Experiment Laser Doppler Anemometry (LDA)

The Laser Doppler Anemometry (LDA) is a contactless technique for velocity measurement. Its principle is based on the phenomenon of Doppler frequency shift of light (laser) scattered by moving particles. The frequency shift is directly related to the speed of the particles, making it an absolute measurement technique that requires no calibration. This kit requires careful optical adjustments and alignments to obtain the highest possible contrast at the beats. However, in case of degraded signals, the beat frequency can still be estimated either by measuring the temporal difference of the oscillations, or by the fast Fourier transform function of the oscilloscope. Topics covered: - Doppler shift, velocity measurement - Two-wave interference, light scattering - Particle size, frosted or striped disk - Influence of focusing on the beats - Fourier Transform Principles and objectives: The objective of this kit is to demonstrate and study the operating principle of a Laser Doppler Anemometer (LDA). In general, this technique is used to determine the velocity of a flow (air or liquid). In the proposed experiment, a laser beam is divided into two coherent rays that will intersect and interfere at the measurement point to create a network of periodically spaced bright and dark fringes. A rotating acrylic disk is placed in this measurement zone. Dust particles stuck on the surface of the disk allow the scattering of light. When the particle passes through a clear zone of the interference field, it reflects the light ... then when it passes through a dark zone, it no longer reflects it. In the end, a detector collects a periodic signal whose frequency allows the deduction of the particle velocity and therefore the angular rotation speed of the disk. The modulation amplitude depends on the particle size and semi-quantitative conclusions can be drawn. Another application concerns the measurement of the velocity of a liquid flow passing through a cell connected to a small pump.

* **Dataset content**:
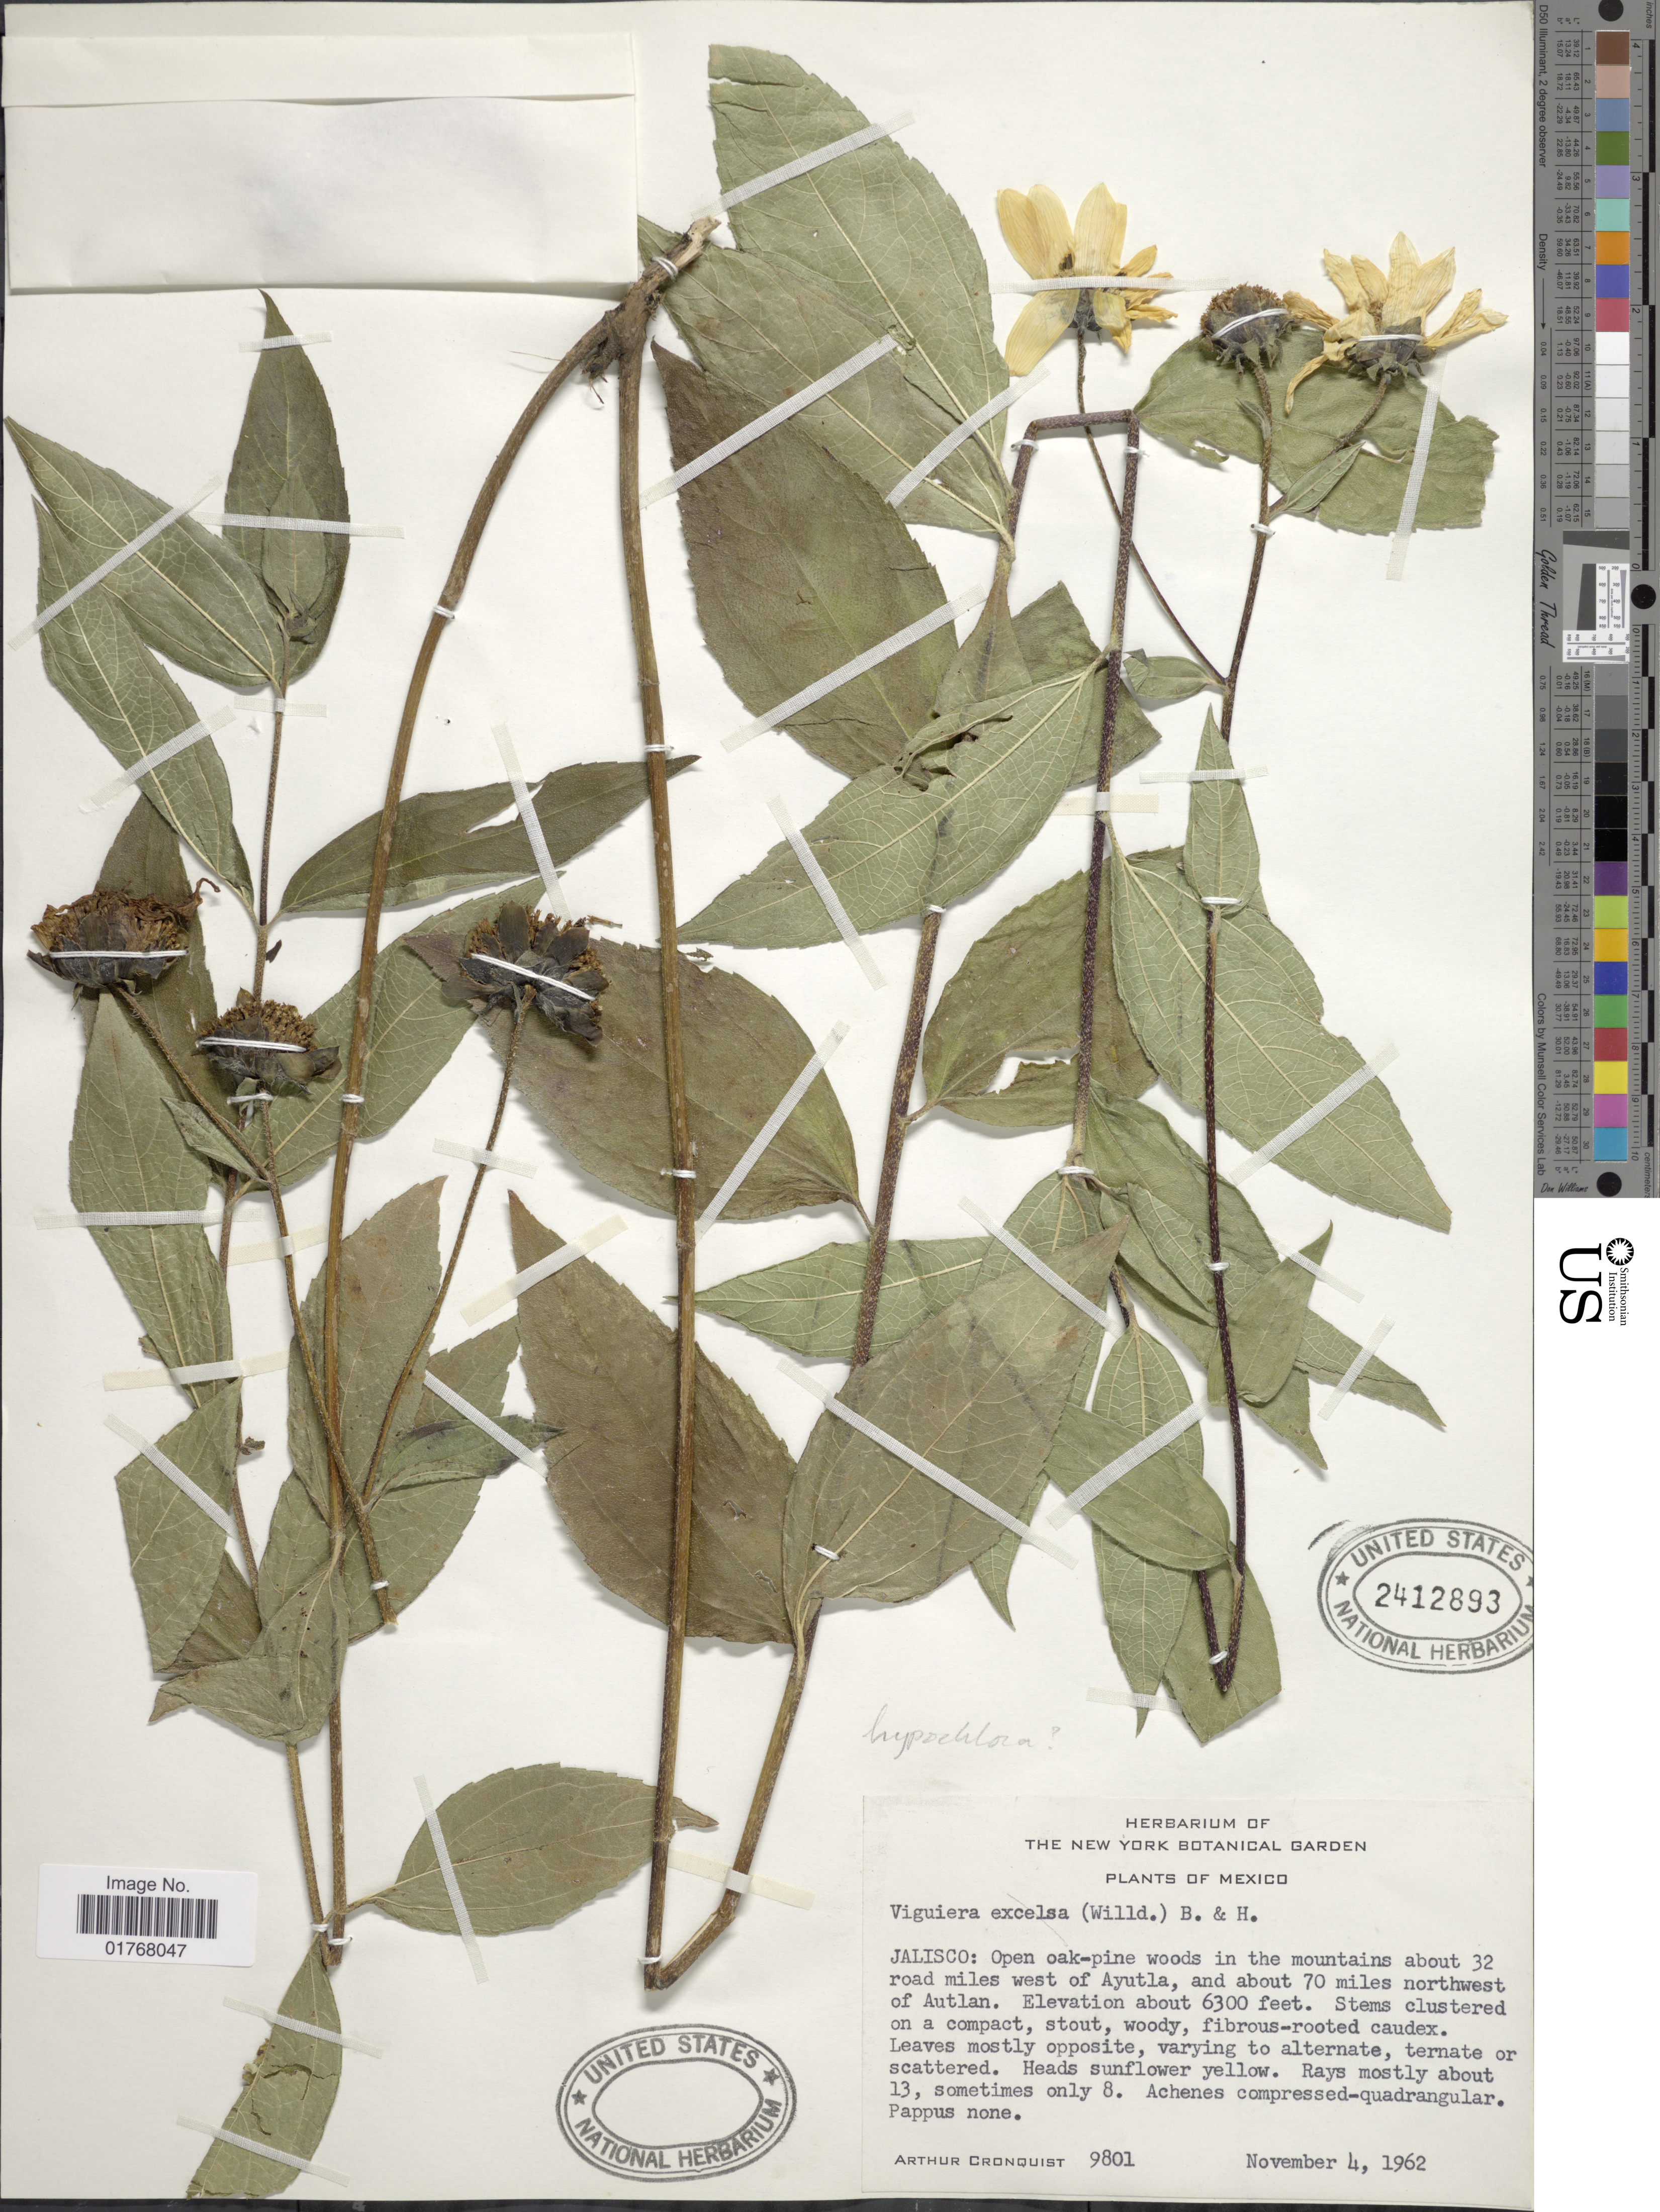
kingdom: Plantae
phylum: Tracheophyta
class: Magnoliopsida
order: Asterales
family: Asteraceae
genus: Viguiera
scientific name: Viguiera hypochlora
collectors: A. J. Cronquist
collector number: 9801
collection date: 1962-11-04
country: Mexico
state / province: Jalisco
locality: Open oak- [ine woods in the mountains about 32 road miles west of Ayutla, and 70 miles northwest of Autlan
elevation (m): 1920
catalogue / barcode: US 2412893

* **Parts of the exercise**:
1 - Reproduce the rows unchanged, starting at the line that contains "state / province: Jalisco" and ending with the last line of the rows, both included.
2 - Write the next part of the laser Doppler anemometry description, picking up after its final sentence.

* **Responses for each task**:
1 -
state / province: Jalisco
locality: Open oak- [ine woods in the mountains about 32 road miles west of Ayutla, and 70 miles northwest of Autlan
elevation (m): 1920
catalogue / barcode: US 2412893

2 -
Composition:
▪ 1 optical rail 0.8 m, with graduated ruler
▪ 1 laser diode in mount with adjustment and support on rider
▪ 1 laser diode controller with integrated oscilloscope
▪ 1 variable attenuator filter with support on rider
▪ 1 beam splitter and optical redirection with support on rider
▪ 1 focusing optic with support on rider
▪ 1 motorized rotation system with acrylic dispersion discs on support
▪ 1 rotation system controller
▪ 1 collimation lens with support on rider
▪ 1 photodiode with support on rider
▪ 1 experiments manual (in English)